Coal-Eating Microbes Might Create Vast Amounts of Natural Gas
Fracking technology has already made it practical to exploit previously inaccessible natural gas and oil in the United States (see “Natural Gas Changes the Energy Map”). Now several companies are demonstrating a way to use microörganisms that eat coal and excrete methane—the main ingredient in natural gas—as a possible means of extracting fuel from coal resources that had been too expensive to mine.
Many coal beds contain large amounts of methane that can be harvested by drilling wells. In recent decades, researchers have demonstrated that a large fraction of the natural gas found in the coal beds is produced by naturally occurring microörganisms that feed on coal, and they have found ways to stimulate the microbes to produce more methane. Luca Technologies, based in Golden, Colorado, is using this approach to increase production from coal beds with existing methane wells. Another company, Next Fuel, based in Sheridan, Wyoming, recently showed that it could use similar technology to produce methane from coal beds that didn’t already have methane in them, raising the possibility that vast amounts of coal that’s currently too expensive to mine could be converted into natural gas.
Though the idea of microbial production is not new, says Julio Friedmann, chief energy technologist at the Lawrence Livermore National Laboratory, the technology has taken great strides in recent years, in large part because researchers know more about the different microörganisms that work together to digest coal and produce methane. “I know a handful of companies working on those technologies that seem to have pretty good recovery of natural gas at pretty good cost,” he says. That, he adds, creates a potentially significant market opportunity, and “I wouldn’t have guessed that a couple of years ago.”
One of the challenges has been understanding exactly which microörganisms live in a particular coal bed and what nutrients to pump into it to encourage the growth of the methane producers while discouraging the growth of others that compete with them. Bob Cavnar, CEO of Luca Technologies, says improved DNA sequencing has been essential. It allows the company to quickly sample a coal bed, determine which organisms are present, and tailor its mix of nutrients. “It used to take three months between sampling and enhancing,” he says. “Now within three days I know that a particular site has microbes. Within 14 days, I can figure out how to feed them.”
Cavnar says that because his company enhances existing wells rather than drilling new ones, its costs are low enough to make the approach profitable in the United States even with today’s very low natural-gas prices. But it could be even more promising in Asian countries such as China, where prices for natural gas are far higher and where natural gas could provide a far cleaner alternative to the coal that dominates electricity production. Next Fuel, for one, is focusing its efforts in Asia—the first large-scale demonstrations of its technology were in Indonesia and China.

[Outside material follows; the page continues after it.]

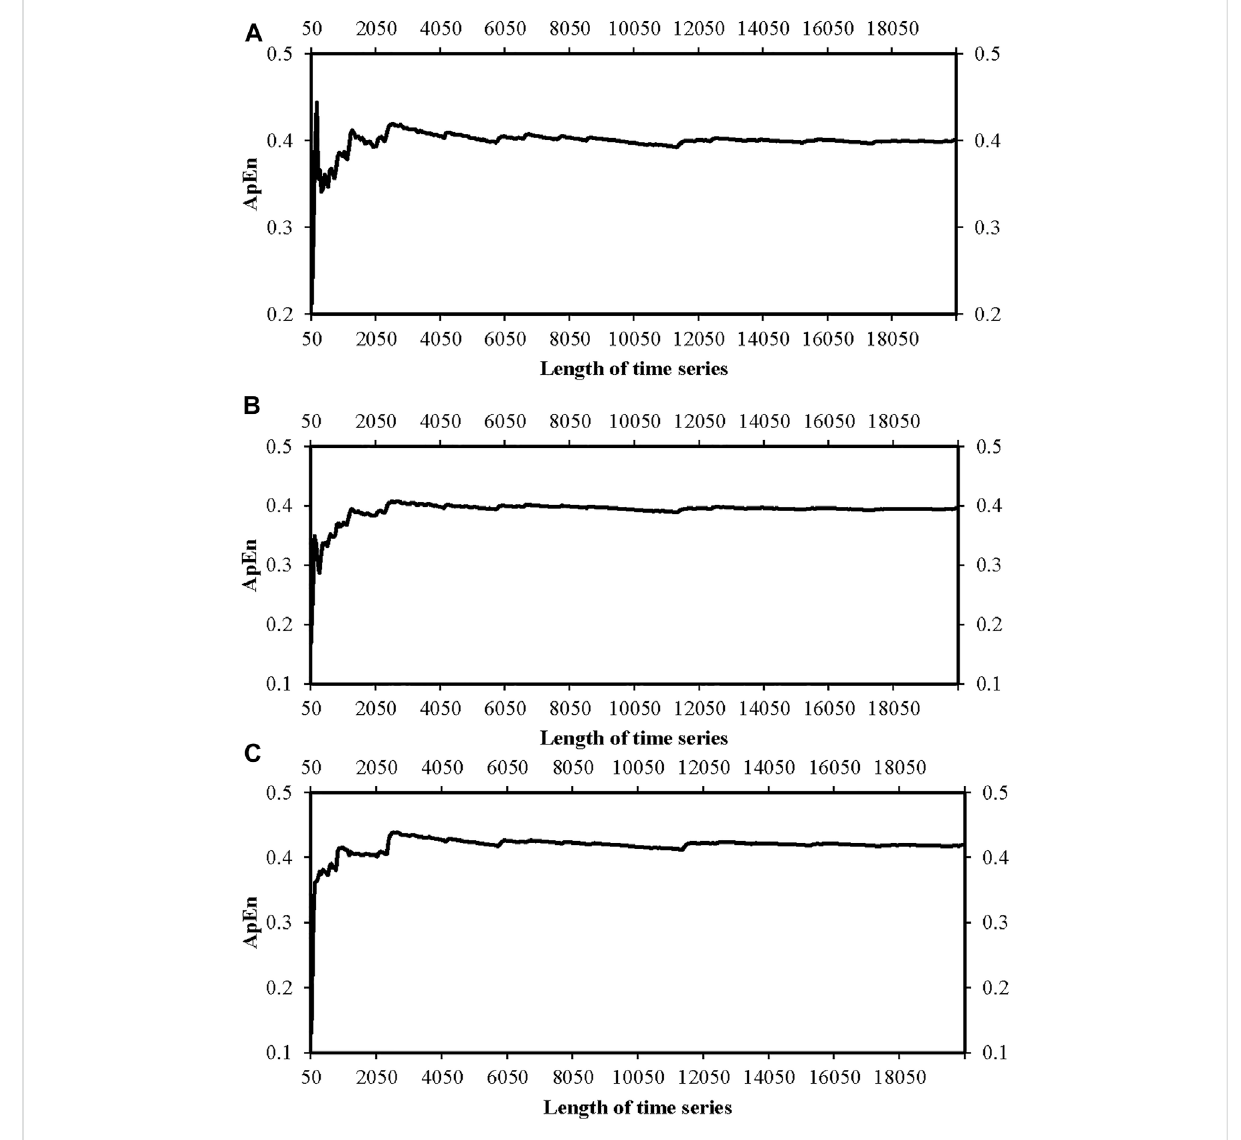
FIGURE 2 ApEn results of the classical Lorenz model with the data length increasing from 50 to 20000 on (A) the variable x, (B) the variable y, and (C) the variable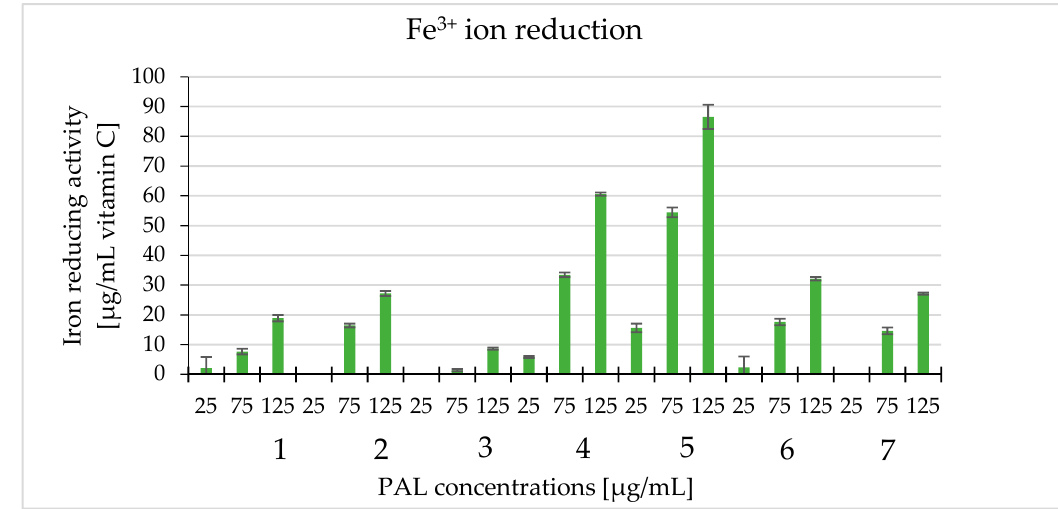
Figure 6. The ability to reduce iron ions of the tested extracts (PAL1–PAL7) at the concentrations 25, 75, and 125 µ g / mL with the ferric reducing antioxidant power (FRAP) method and expressed as vitamin C equivalents ( µ g / mL).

At this point, it’s too early to know how much methane these techniques could produce. Cavnar says that if the company can convert even one-third as much coal into natural gas as lab tests have demonstrated, it would create reserves in the Powder River Basin in Wyoming and Montana that are almost as large as key shale gas reserves opened up by fracking.
But Friedmann says there are too many variables to make accurate guesses about microbial methane production from coal. “Those reserves are essentially unaccessed,” he says. “China has the world’s third-largest coal reserve. How much of that you could turn into something else by some modern technology, nobody knows.”